Because Diana has died. She is no longer with us. Her heart has stopped beating, like the heart of a child who did not have a chance to cry. But thousands of other women in Ukraine—pregnant women, doctors, soldiers, nurses, teachers, mothers—are still alive. And they are not giving up. They give birth, nurse, heal, defend, clear rubble, bury the dead… And the next day they get up again. Not because they believe in slogans, but because they know they have no other option. If they hesitate, not only will Ukraine’s struggle come to an end, but our collective defeat will also commence. That’s why they are a target. Because Russia knows that if it breaks them, it will have broken the rest of the country. It will have broken the spirit.
But it has not broken them. And that’s why Ukraine is standing.
And we, here in Belgrade, in Berlin, in Warsaw, in Paris, in London, and in Rome—we owe them more than just words. We owe them the truth. Diana was not injured. Diana was killed. Killed by Russian hands in hospital while she was waiting to give birth. But we owe them something more: the recognition that they are not just fighting for their children. They are also fighting for ours. For our hospitals, our borders, our peace. Because if Ukraine falls, another hospital will be next. In another city. In another country. In the seventh month of someone else’s pregnancy. If we don’t understand this now, maybe the next Diana will bear the name of our sister or daughter. Putin is testing the world. He is testing us with every missile fired. With every child’s skull that smashes on the concrete. With every mother who dies before holding her child in her arms. And right now, we are passing the test—like cowards! No answer. No consequences. No red line.

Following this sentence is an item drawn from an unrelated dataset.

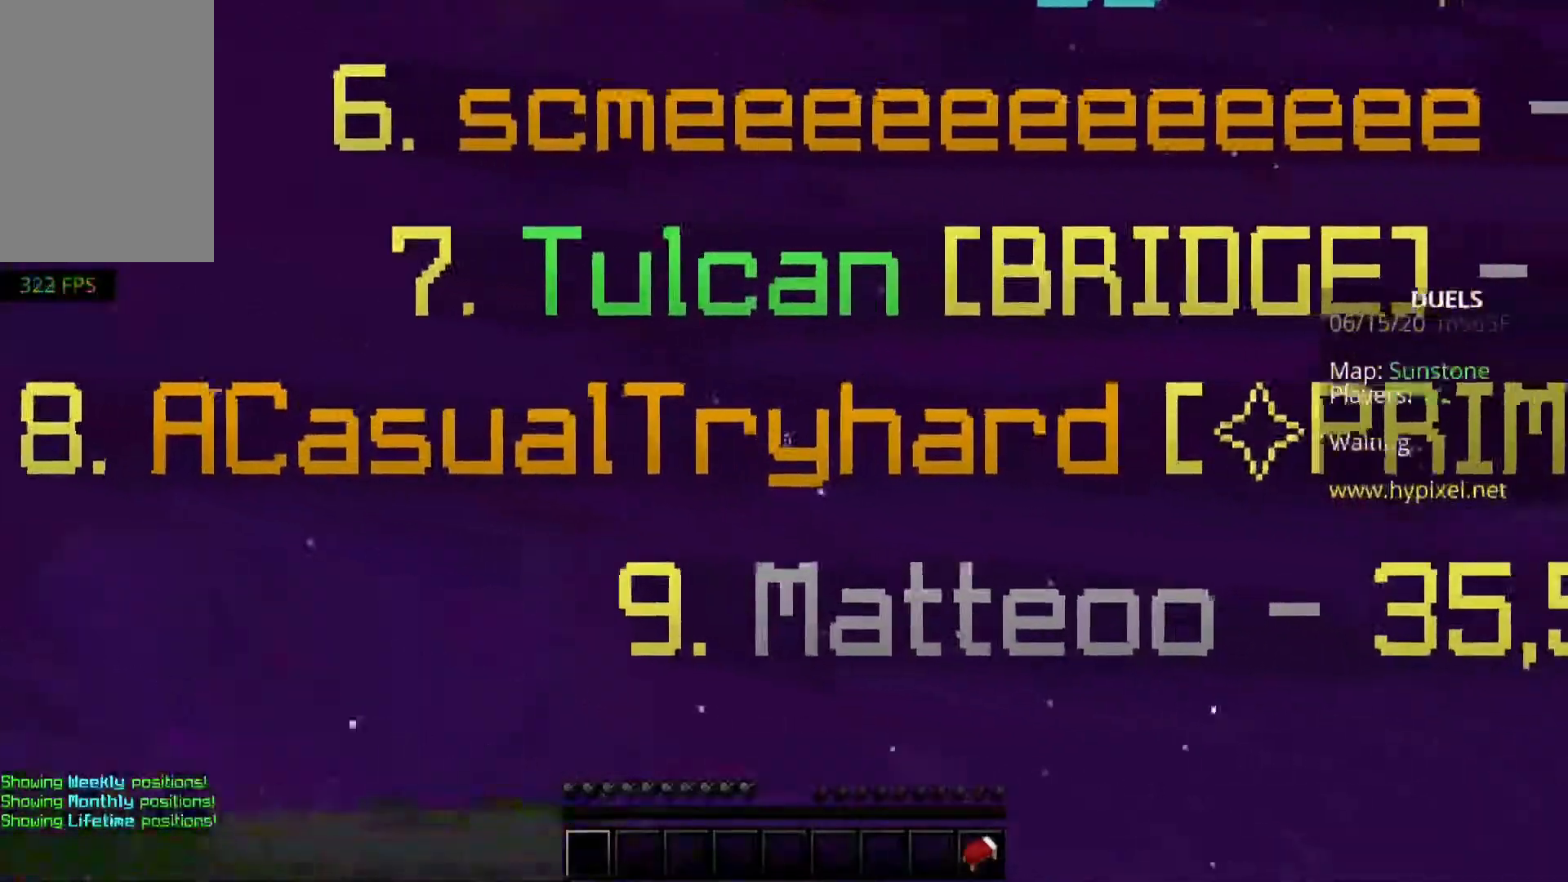
{"keys": [], "mouse": [], "events": []}
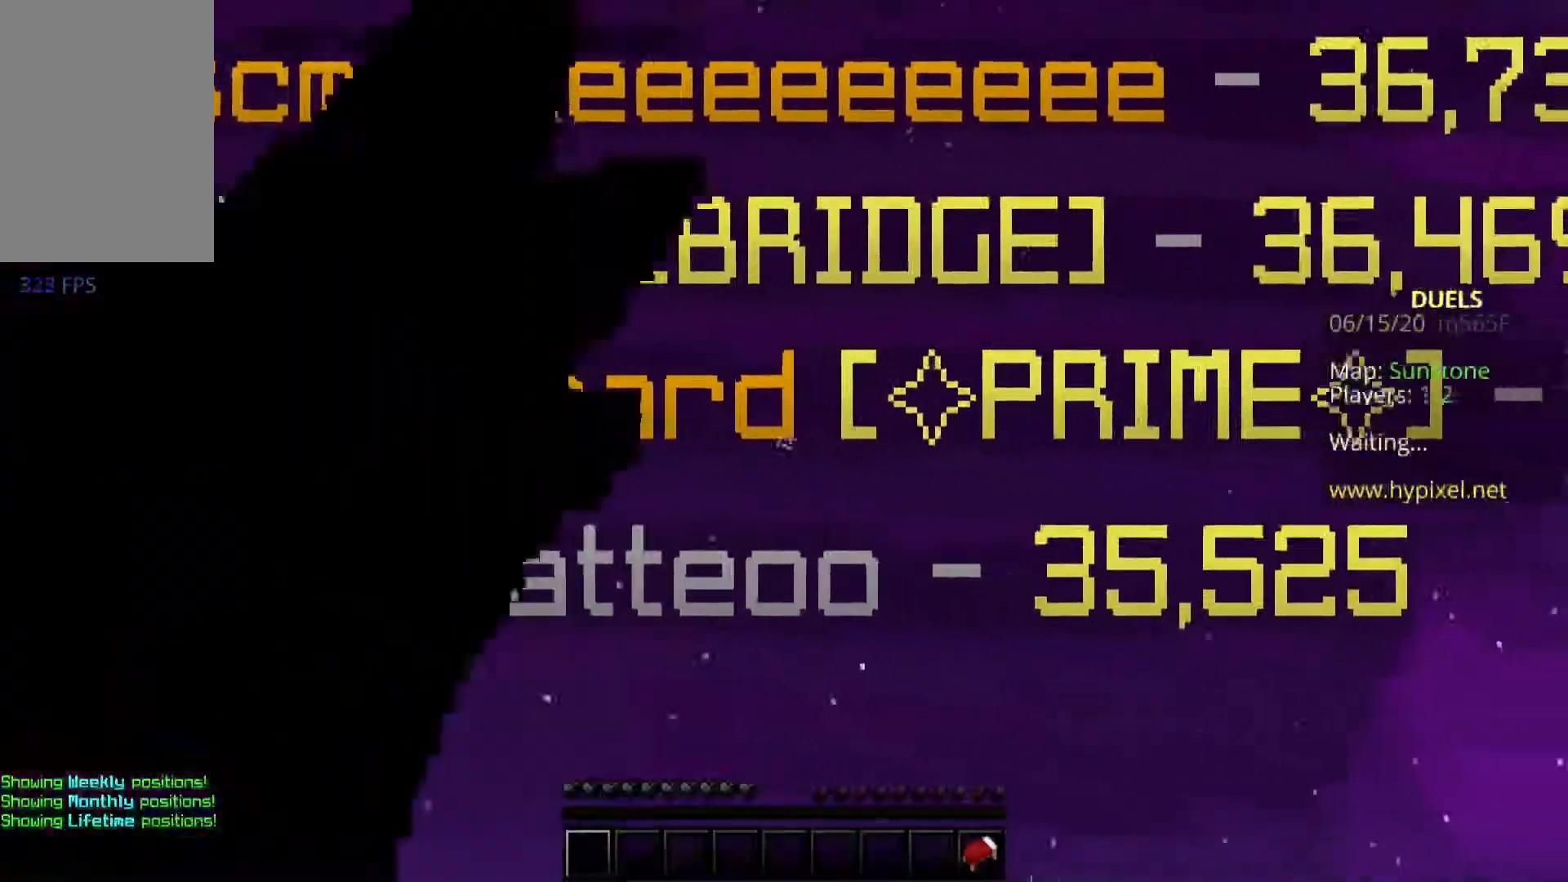
{"keys": [], "mouse": []}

When a pregnant woman was killed in Mariupol in 2022, the world was in shock. When a pregnant woman was killed in Kherson in 2023, the world was worried. When a pregnant woman was killed in Kamianske in 2025— the world was silent. This is not fatigue. This is complicity.
Diana is looking at us. Not from billboards, not from museums, not from propaganda. She is looking at us from the holes in the ceiling of the hospital. She is looking at us through the smoke and the dust. She is looking at us through the blood on the walls of the incubator. She is looking at us from the silence of her own death. If we don’t answer—we will kill her a second time.

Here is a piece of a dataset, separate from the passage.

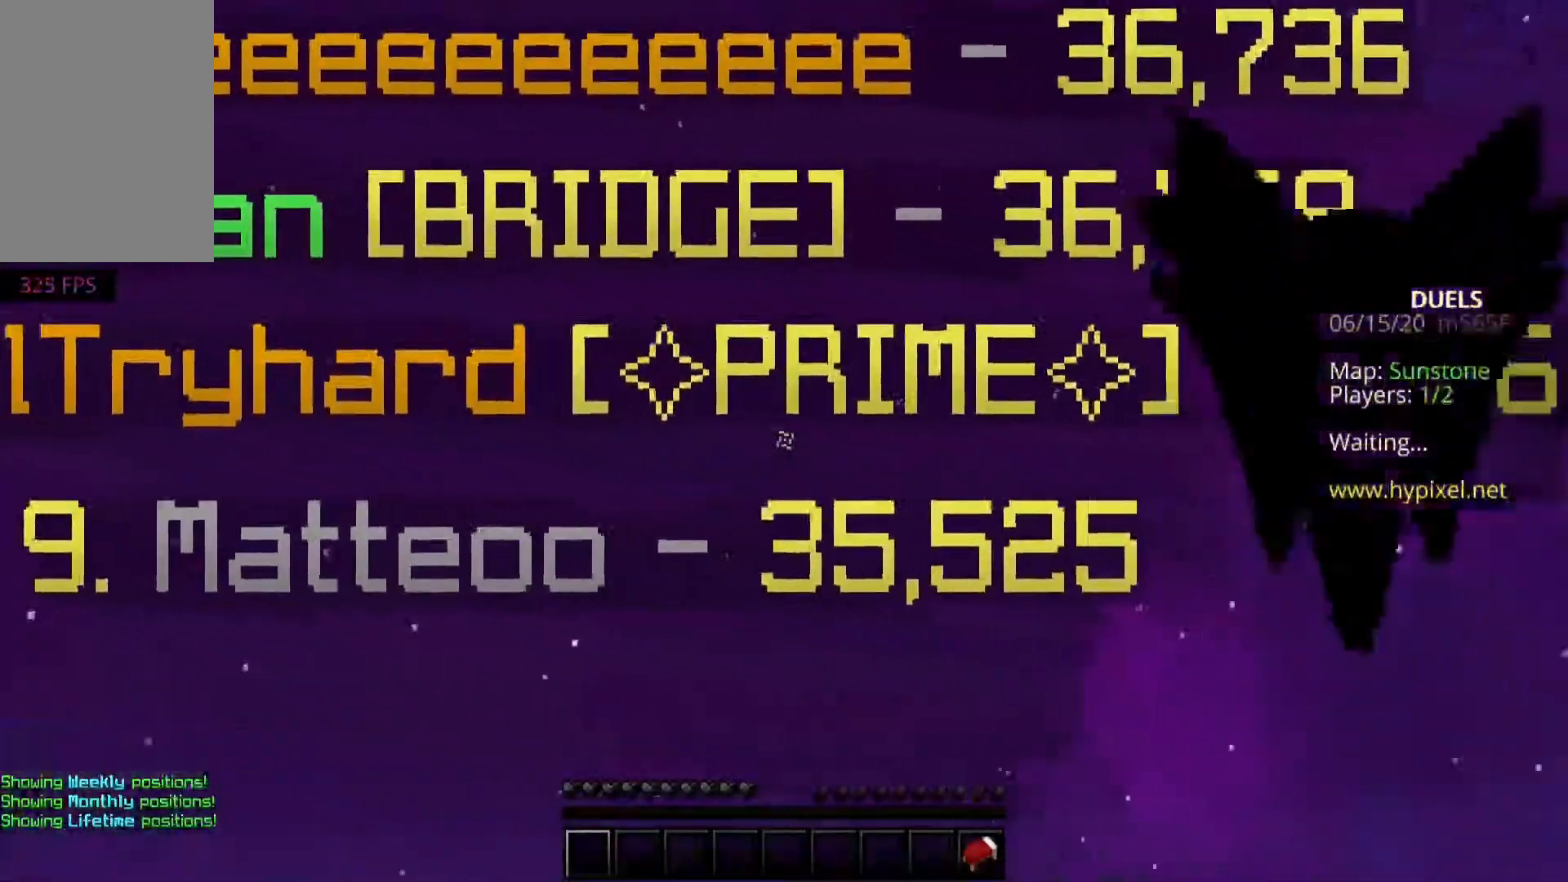
{"keys": [], "mouse": [], "events": []}
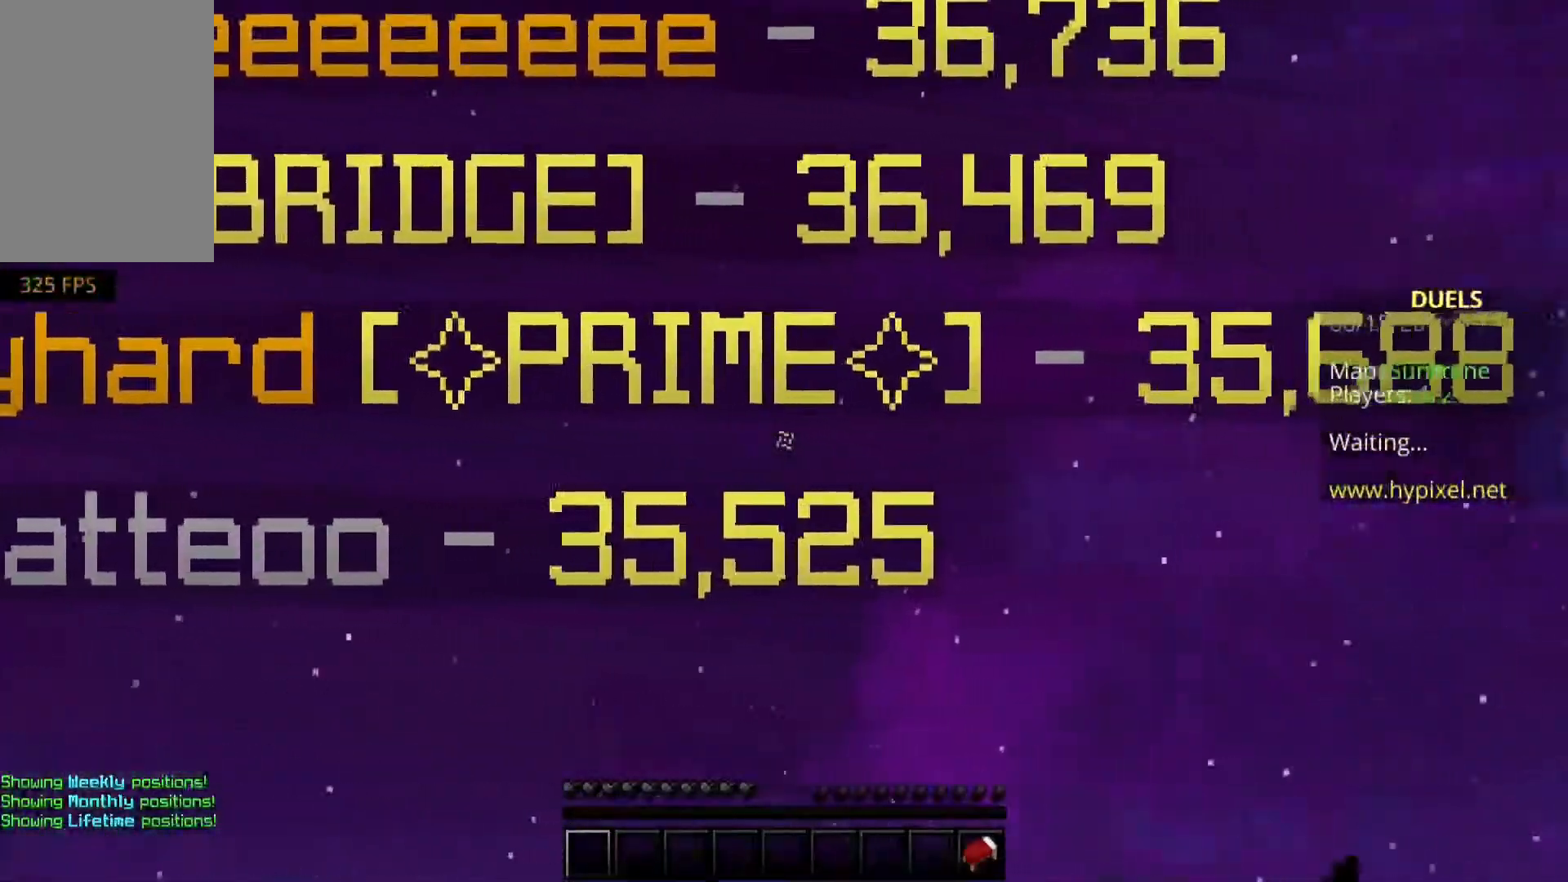
{"keys": ["w"], "mouse": [], "events": [[500, "w", "down"]]}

We don’t need another conference. We don’t need another speech. We don’t need another “deep concern” from the EU. We need the truth. And responsibility. Putin is a criminal. Trump is complicit. The West is hostage. And Diana is the proof.
And that is why this text is not meant to be an announcement. It is meant to be an outcry.
For Diana. For the child who had no time to cry. For Ukraine, which is giving birth under bombs. For all of us who have forgotten what it means to be human.